Recently the Hawk-Eye technology has been used in tennis to judge close line calls. I had previously posted about Hawk-Eye, thinking at the time that it was the right way to go for tennis. In this post I will try and make a case otherwise :).
The problem with using Hawk-Eye in tennis lies in the fact that what it shows us is the 2d projection of the tennis ball. This is fine when the ball is traveling through the air. But when the ball hits the ground, it is not the 2d projection of the 3d ball which is the point of contact of the ball with the ground. The soft tennis ball gets partially squashed when it hits the ground, & it is the squashed portion of the ball which touches the ground. Thus the point (or region) of contact is actually a fraction of the 2d projection shown to us by Hawk-Eye. Moreover such a fraction would be hard to figure out using simple physics, since it's a chaotic system depending on a lot of factors like speed, spin, angle, surface, temperature etc.
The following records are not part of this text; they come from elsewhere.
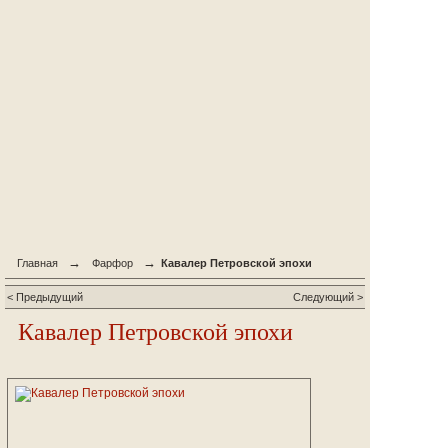
→
→
Главная
Фарфор
Кавалер Петровской эпохи
< Предыдущий
Следующий >
Кавалер Петровской эпохи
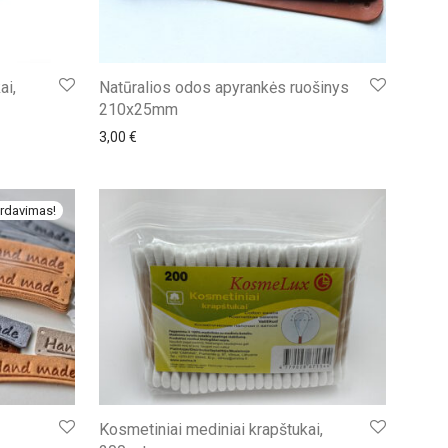
ai,
Natūralios odos apyrankės ruošinys
210x25mm
3,00
€
rdavimas!
Kosmetiniai mediniai krapštukai,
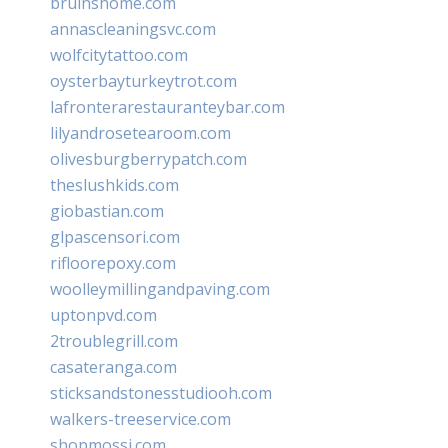
bruinshome.com
annascleaningsvc.com
wolfcitytattoo.com
oysterbayturkeytrot.com
lafronterarestauranteybar.com
lilyandrosetearoom.com
olivesburgberrypatch.com
theslushkids.com
giobastian.com
glpascensori.com
rifloorepoxy.com
woolleymillingandpaving.com
uptonpvd.com
2troublegrill.com
casateranga.com
sticksandstonesstudiooh.com
walkers-treeservice.com
shopmossi.com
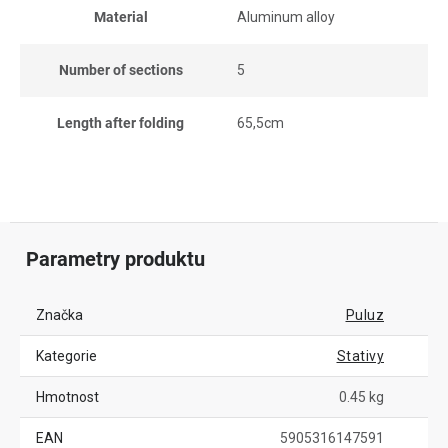
Material
Aluminum alloy
Number of sections
5
Length after folding
65,5cm
Parametry produktu
Značka
Puluz
Kategorie
Stativy
Hmotnost
0.45 kg
EAN
5905316147591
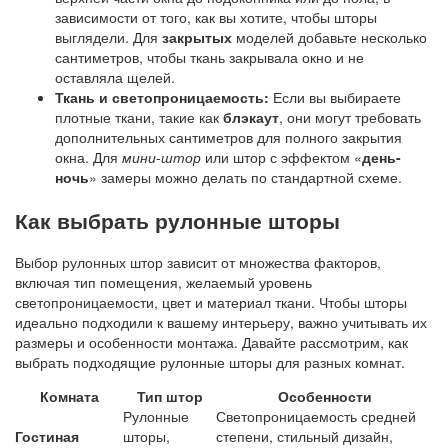
зависимости от того, как вы хотите, чтобы шторы
выглядели. Для
закрытых
моделей добавьте несколько
сантиметров, чтобы ткань закрывала окно и не
оставляла щелей.
Ткань и светопроницаемость:
Если вы выбираете
плотные ткани, такие как
блэкаут
, они могут требовать
дополнительных сантиметров для полного закрытия
окна. Для
мини-штор
или штор с эффектом «
день-
ночь
» замеры можно делать по стандартной схеме.
Как выбрать рулонные шторы
Выбор рулонных штор зависит от множества факторов,
включая тип помещения, желаемый уровень
светопроницаемости, цвет и материал ткани. Чтобы шторы
идеально подходили к вашему интерьеру, важно учитывать их
размеры и особенности монтажа. Давайте рассмотрим, как
выбрать подходящие рулонные шторы для разных комнат.
Комната
Тип штор
Особенности
Рулонные
Светопроницаемость средней
Гостиная
шторы,
степени, стильный дизайн,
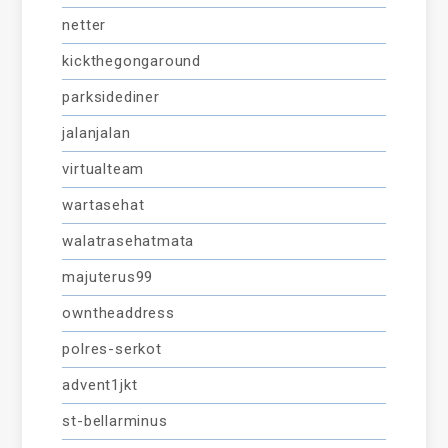
netter
kickthegongaround
parksidediner
jalanjalan
virtualteam
wartasehat
walatrasehatmata
majuterus99
owntheaddress
polres-serkot
advent1jkt
st-bellarminus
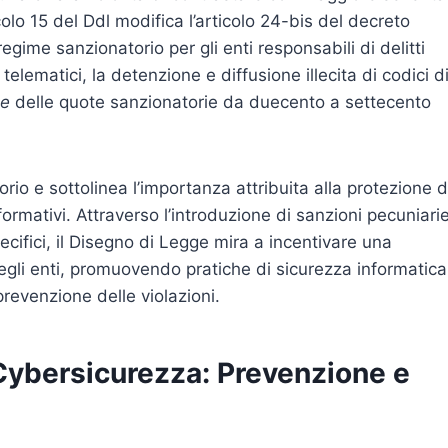
icolo 15 del Ddl modifica l’articolo 24-bis del decreto
regime sanzionatorio per gli enti responsabili di delitti
telematici, la detenzione e diffusione illecita di codici d
ge
delle quote sanzionatorie da duecento a settecento
rio e sottolinea l’importanza attribuita alla protezione d
nformativi. Attraverso l’introduzione di sanzioni pecuniari
pecifici, il Disegno di Legge mira a incentivare una
egli enti, promuovendo pratiche di sicurezza informatica
prevenzione delle violazioni.
Cybersicurezza: Prevenzione e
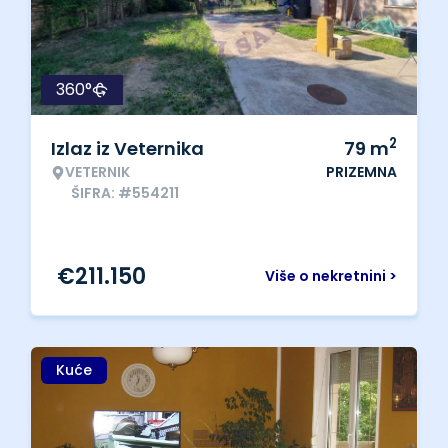
360°
2
Izlaz iz Veternika
79
m
VETERNIK
PRIZEMNA
ŠIFRA: #554211
€
211.150
Više o nekretnini >
Kuće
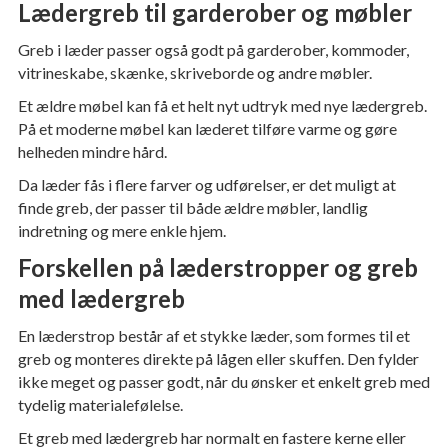
Lædergreb til garderober og møbler
Greb i læder passer også godt på garderober, kommoder,
vitrineskabe, skænke, skriveborde og andre møbler.
Et ældre møbel kan få et helt nyt udtryk med nye lædergreb.
På et moderne møbel kan læderet tilføre varme og gøre
helheden mindre hård.
Da læder fås i flere farver og udførelser, er det muligt at
finde greb, der passer til både ældre møbler, landlig
indretning og mere enkle hjem.
Forskellen på læderstropper og greb
med lædergreb
En læderstrop består af et stykke læder, som formes til et
greb og monteres direkte på lågen eller skuffen. Den fylder
ikke meget og passer godt, når du ønsker et enkelt greb med
tydelig materialefølelse.
Et greb med lædergreb har normalt en fastere kerne eller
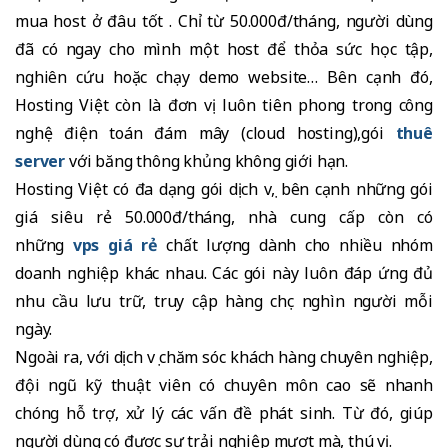
mua host ở đâu tốt . Chỉ từ 50.000đ/tháng, người dùng
đã có ngay cho mình một host để thỏa sức học tập,
nghiên cứu hoặc chạy demo website… Bên cạnh đó,
Hosting Việt còn là đơn vị luôn tiên phong trong công
nghệ điện toán đám mây (cloud hosting),gói
thuê
server
với băng thông khủng không giới hạn.
Hosting Việt có đa dạng gói dịch vụ, bên cạnh những gói
giá siêu rẻ 50.000đ/tháng, nhà cung cấp còn có
những
vps giá rẻ
chất lượng dành cho nhiều nhóm
doanh nghiệp khác nhau. Các gói này luôn đáp ứng đủ
nhu cầu lưu trữ, truy cập hàng chục nghìn người mỗi
ngày.
Ngoài ra, với dịch vụ chăm sóc khách hàng chuyên nghiệp,
đội ngũ kỹ thuật viên có chuyên môn cao sẽ nhanh
chóng hỗ trợ, xử lý các vấn đề phát sinh. Từ đó, giúp
người dùng có được sự trải nghiệp mượt mà, thú vị.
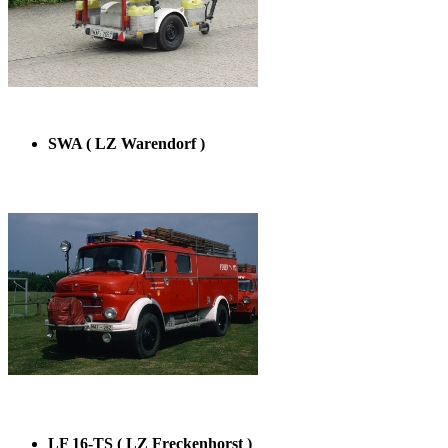
SWA ( LZ Warendorf )
LF 16-TS ( LZ Freckenhorst )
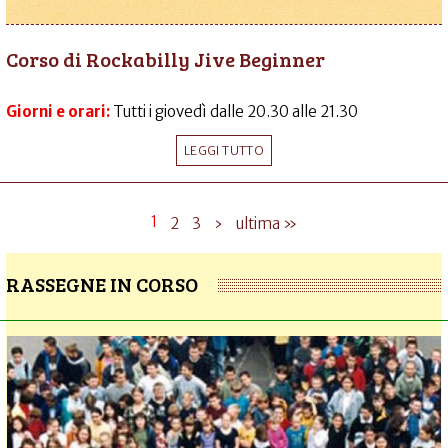
Corso di Rockabilly Jive Beginner
Giorni e orari:
Tutti i giovedì dalle 20.30 alle 21.30
LEGGI TUTTO
1
2
3
›
ultima »
RASSEGNE IN CORSO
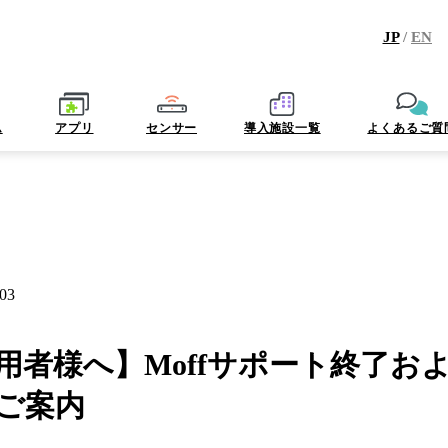
JP
/
EN
ム
アプリ
センサー
導入施設一覧
よくあるご質
.03
利用者様へ】Moffサポート終了お
のご案内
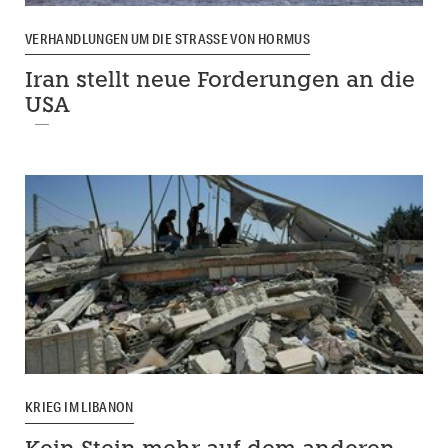
VERHANDLUNGEN UM DIE STRASSE VON HORMUS
Iran stellt neue Forderungen an die
USA
KRIEG IM LIBANON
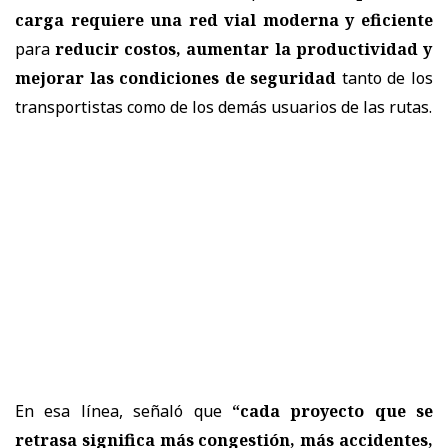
carga requiere una red vial moderna y eficiente
para
reducir costos, aumentar la productividad y
mejorar las condiciones de seguridad
tanto de los
transportistas como de los demás usuarios de las rutas.
En esa línea, señaló que
“cada proyecto que se
retrasa significa más congestión, más accidentes,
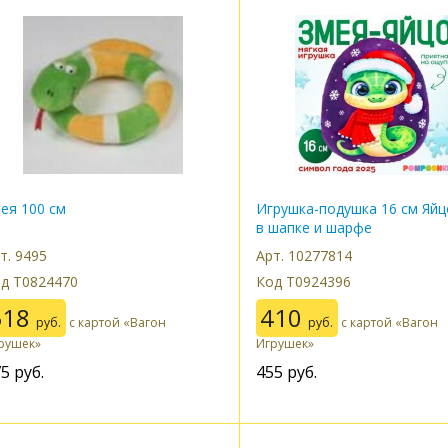
ея 100 см
Игрушка-подушка 16 см Яйц
в шапке и шарфе
т. 9495
Арт. 10277814
д Т0824470
Код Т0924396
518
410
руб.
с картой «Вагон
руб.
с картой «Вагон
рушек»
Игрушек»
75
руб.
455
руб.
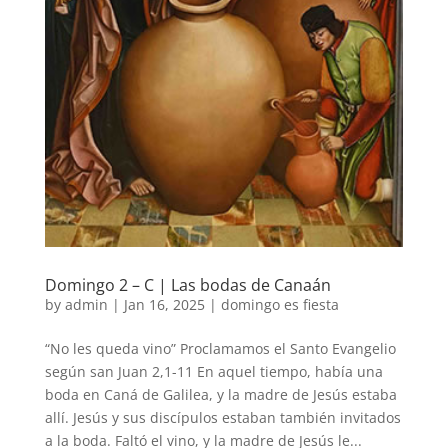
Domingo 2 – C | Las bodas de Canaán
by
admin
|
Jan 16, 2025
|
domingo es fiesta
“No les queda vino” Proclamamos el Santo Evangelio
según san Juan 2,1-11 En aquel tiempo, había una
boda en Caná de Galilea, y la madre de Jesús estaba
allí. Jesús y sus discípulos estaban también invitados
a la boda. Faltó el vino, y la madre de Jesús le...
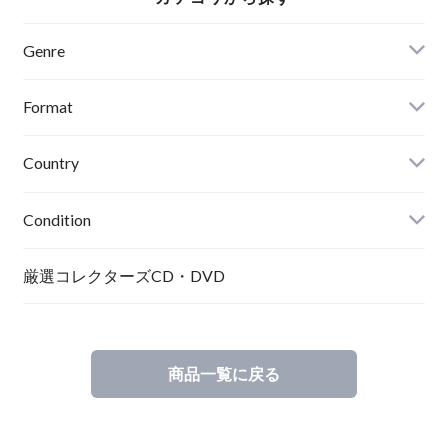
Genre
Format
Country
Condition
厳選コレクターズCD・DVD
商品一覧に戻る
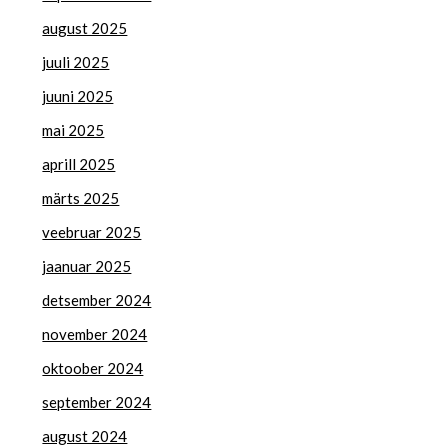
august 2025
juuli 2025
juuni 2025
mai 2025
aprill 2025
märts 2025
veebruar 2025
jaanuar 2025
detsember 2024
november 2024
oktoober 2024
september 2024
august 2024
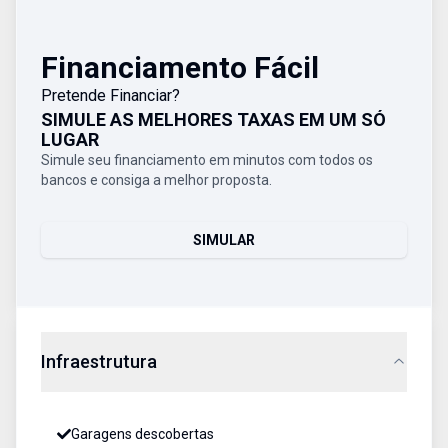
Financiamento Fácil
Pretende Financiar?
SIMULE AS MELHORES TAXAS EM UM SÓ
LUGAR
Simule seu financiamento em minutos com todos os
bancos e consiga a melhor proposta.
SIMULAR
Infraestrutura
Garagens descobertas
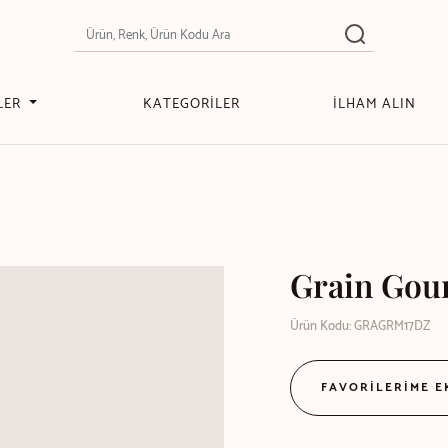
LER
KATEGORİLER
İLHAM ALIN
Grain Gour
Ürün Kodu: GRAGRM17DZ
FAVORİLERİME 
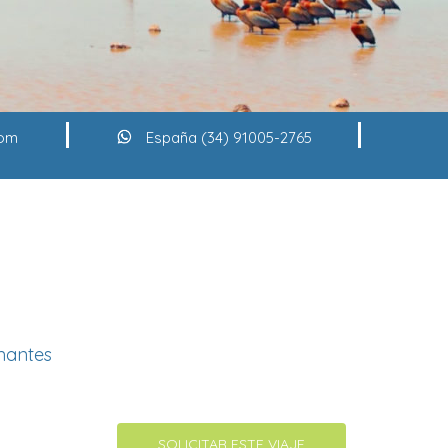
com
España (34) 91005-2765
nantes
SOLICITAR ESTE VIAJE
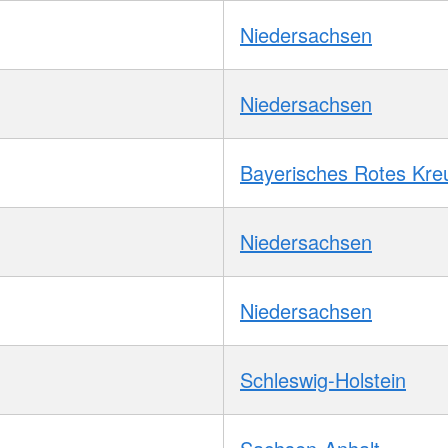
Niedersachsen
Niedersachsen
Bayerisches Rotes Kre
Niedersachsen
Niedersachsen
Schleswig-Holstein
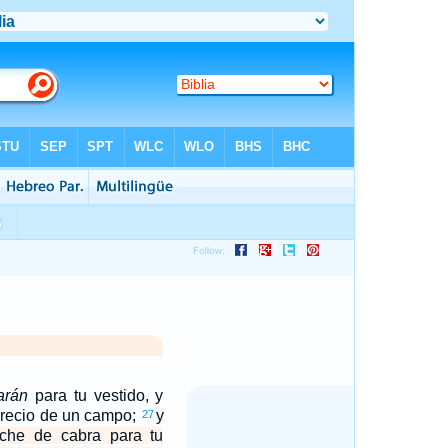
arán
para tu vestido, y
precio de un campo;
y
27
eche de cabra para tu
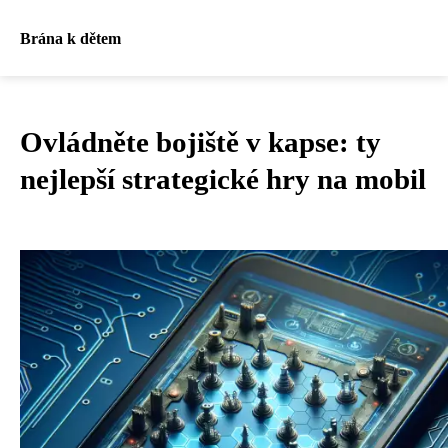
Brána k dětem
Ovládněte bojiště v kapse: ty
nejlepší strategické hry na mobil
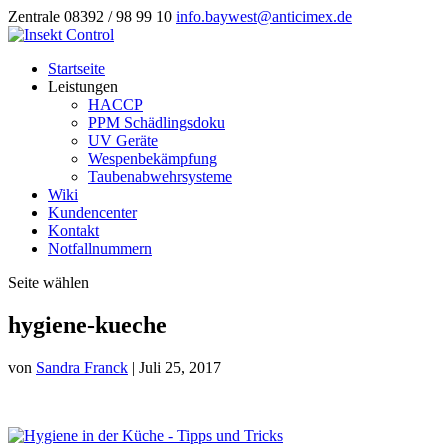
Zentrale 08392 / 98 99 10
info.baywest@anticimex.de
Startseite
Leistungen
HACCP
PPM Schädlingsdoku
UV Geräte
Wespenbekämpfung
Taubenabwehrsysteme
Wiki
Kundencenter
Kontakt
Notfallnummern
Seite wählen
hygiene-kueche
von
Sandra Franck
|
Juli 25, 2017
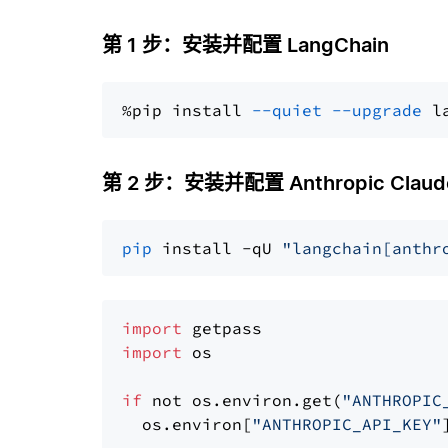
第 1 步：安装并配置 LangChain
%pip install 
--quiet
--upgrade
 l
第 2 步：安装并配置 Anthropic Claude
pip
 install -qU 
"langchain[anthr
import
import
 os

if
 not os.environ.get(
"ANTHROPIC
  os.environ[
"ANTHROPIC_API_KEY"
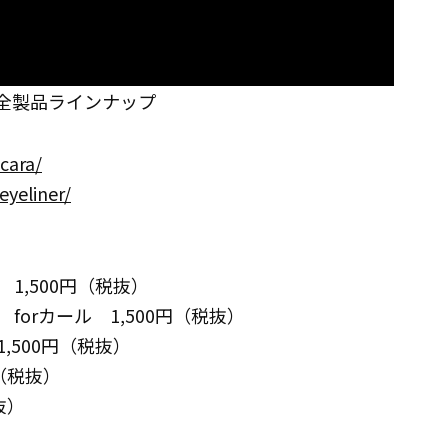
 全製品ラインナップ
cara/
eyeliner/
1,500円（税抜）
orカール 1,500円（税抜）
,500円（税抜）
（税抜）
抜）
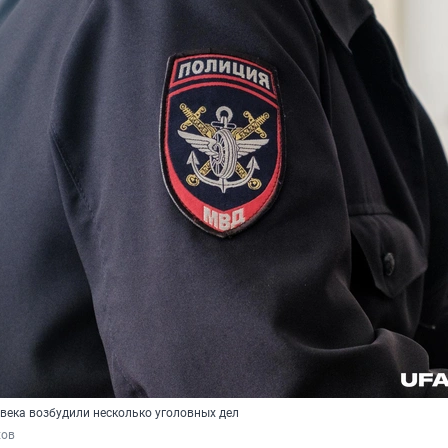
века возбудили несколько уголовных дел
хов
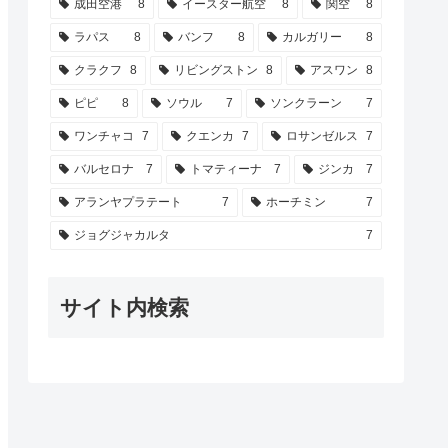
成田空港
8
イースター航空
8
関空
8
ラパス
8
バンフ
8
カルガリー
8
クラクフ
8
リビングストン
8
アスワン
8
ピピ
8
ソウル
7
ソンクラーン
7
ワンチャコ
7
クエンカ
7
ロサンゼルス
7
バルセロナ
7
トマティーナ
7
ジンカ
7
アランヤプラテート
7
ホーチミン
7
ジョグジャカルタ
7
サイト内検索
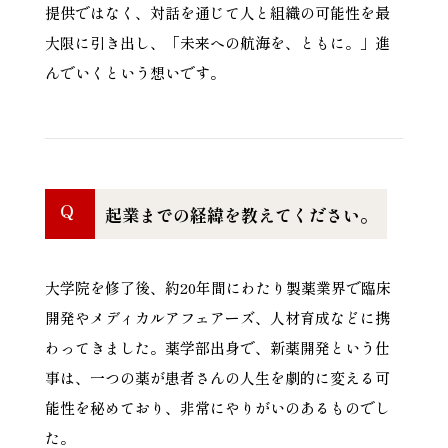
提供ではなく、対話を通じて人と組織の可能性を最
大限に引き出し、「未来への航海を、ともに。」進
んでいくという想いです。
Q
起業までの経緯を教えてください。
大学院を修了後、約20年間にわたり製薬業界で臨床
開発やメディカルアフェアーズ、人材育成などに携
わってきました。薬学部出身で、新薬開発という仕
事は、一つの薬が患者さんの人生を劇的に変える可
能性を秘めており、非常にやりがいのあるものでし
た。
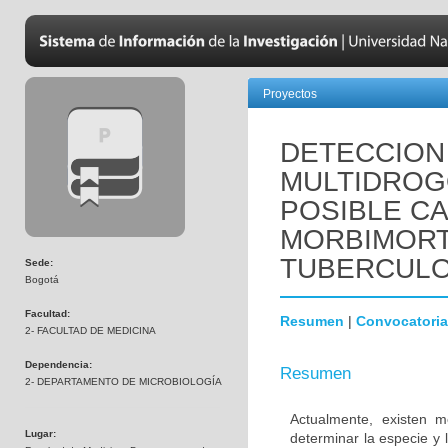
Proyectos
DETECCION
MULTIDROG
POSIBLE CA
MORBIMORT
TUBERCULO
Sede:
Bogotá
Facultad:
Resumen
|
Convocatoria
2- FACULTAD DE MEDICINA
Dependencia:
Resumen
2- DEPARTAMENTO DE MICROBIOLOGÍA
Actualmente, existen 
Lugar:
determinar la especie y 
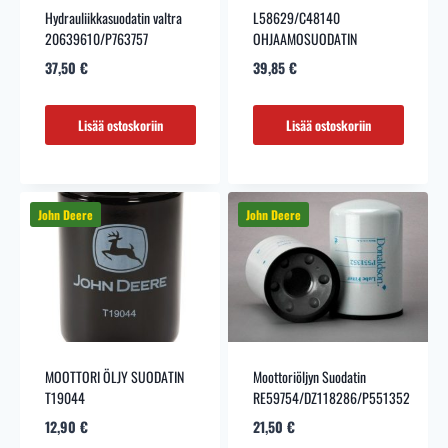
Hydrauliikkasuodatin valtra
L58629/C48140
20639610/P763757
OHJAAMOSUODATIN
37,50
€
39,85
€
Lisää ostoskoriin
Lisää ostoskoriin
MOOTTORI ÖLJY SUODATIN
Moottoriöljyn Suodatin
T19044
RE59754/DZ118286/P551352
12,90
€
21,50
€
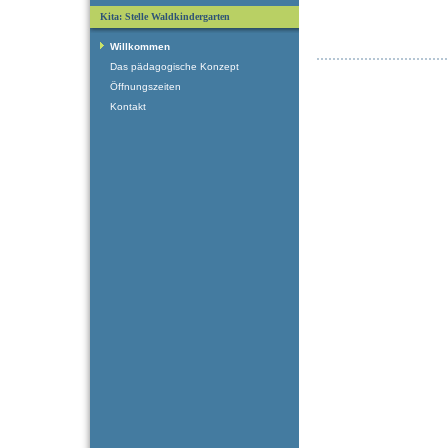
Kita: Stelle Waldkindergarten
Willkommen
Das pädagogische Konzept
Öffnungszeiten
Kontakt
Of course, one can argue that Hawk-Eye need not be perfect, but merely better than the human judges for it to be used. But testing such an assertion would be very tough, simply because there is no ground truth in this problem. Even if such a test comparing Hawk-Eye and human judges were to be performed, who decides whether Hawk-Eye or the human judge is "more right"? That would have to be a system better than both Hawk-Eye or humans. The existence of such a system would imply that we wouldn't have this argument in the first place. Ah paradoxes :).